第五話 武者紫④

2020年04月03日

「ねえ……お願い……」
私はすがる様な目であの人を見つめた。
「なんだい……」
「……」
私はきっと真っ赤になっていただろう。恥ずかしくて言葉が出てこない。
「どうしたんだい?」
あの人はそう言いながらも、乳房をゆっくりともみ扱いている。
「ほ、欲しいの……」
私の声は消え入りそうだ。
「ねえ、早く……犯して……」
そこまでいうのがやっとだった。
あの人は平然として、
「悪い子だね。待ちきれないのかい?」
と聞く。わかっているのに……。
私はこっくりと頷く。
「帰ったら、可愛がってくれるといってた……」
「そうだったね」
「だから……ねえ」
私は、あの人のズボンに手をかける。前のファスナーを開き、腰のところのホックを外して、邪魔物を一気に下におろした。
「ねえ、いいでしょ……」
ビキニパンツがもっこりと膨らんでいる。私は上目使いにあの人を見て、その部分に唇を当てる。熱い……。しばらく、布の上から膨らみを舌で愛撫していたが、もどかしくなって、パンツを一気に引き下ろした。
目の前に、あのひとの巨大な持ち物が反り返っている。
私にはその先に食らいついた。そして、その肉棹を一気に喉の奥まで飲み込んだ。亀頭の部分が喉の奥に当たって苦しい。でも、あの人に最大の快感を与えるのが私の役目だ。中途半端なフェラチオではなく、やる時は棹の根元まで飲み込むのだと教えられた。それを忠実に守って、私は口を前後に動かし、あの人の肉棒をゆっくりと唇でしごいていった。

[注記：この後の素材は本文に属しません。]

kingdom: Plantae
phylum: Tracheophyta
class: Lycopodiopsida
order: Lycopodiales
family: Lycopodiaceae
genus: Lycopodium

そうするうちに、亀頭の先端から、何か苦いものが溢れ出てきた。あの人もそれに気づいて、私の口の中から屹立を抜くと、私の背後に回った。
「もう一度、縛るよ」
そう言うと、あの人は私の腕を背中で縛って、再び上半身に縄をかけた。
「おしりを突き出すんだ」
そう命令されて、上半身を武者紫の縄で縛られた私は、膝をついて脚を開き、窮屈な上半身を前にかがめて、あの人に向って、少し上向きになるようにお尻を突き出した。
あの人の手が、お尻をぐっとつかむ。
そして……あの人が私の中に入ってきた。
ずっと、こうされたいと願っていた通りに、あの人は私を、荒々しく犯した。
私は縄で上半身を縛られ、顔を畳に押さえつけられ、そして、その不格好な姿勢で、秘芯の中を滅茶苦茶に突きまくられた。私のあそこは、もうぐじゅぐじゅになっているのだろう。抽送の度にじゅぼじゅぼと卑猥な音が立っている。
私は、あまりの心地よさに、あられもない声を立て続けた。きっと外に聞こえているだろう。それに、この明るい室内の様子が、庭の向こうの道路から丸見えになっているだろう。
いやらしい男達が、私たちのこの変態行為を、外からじっと観察している……。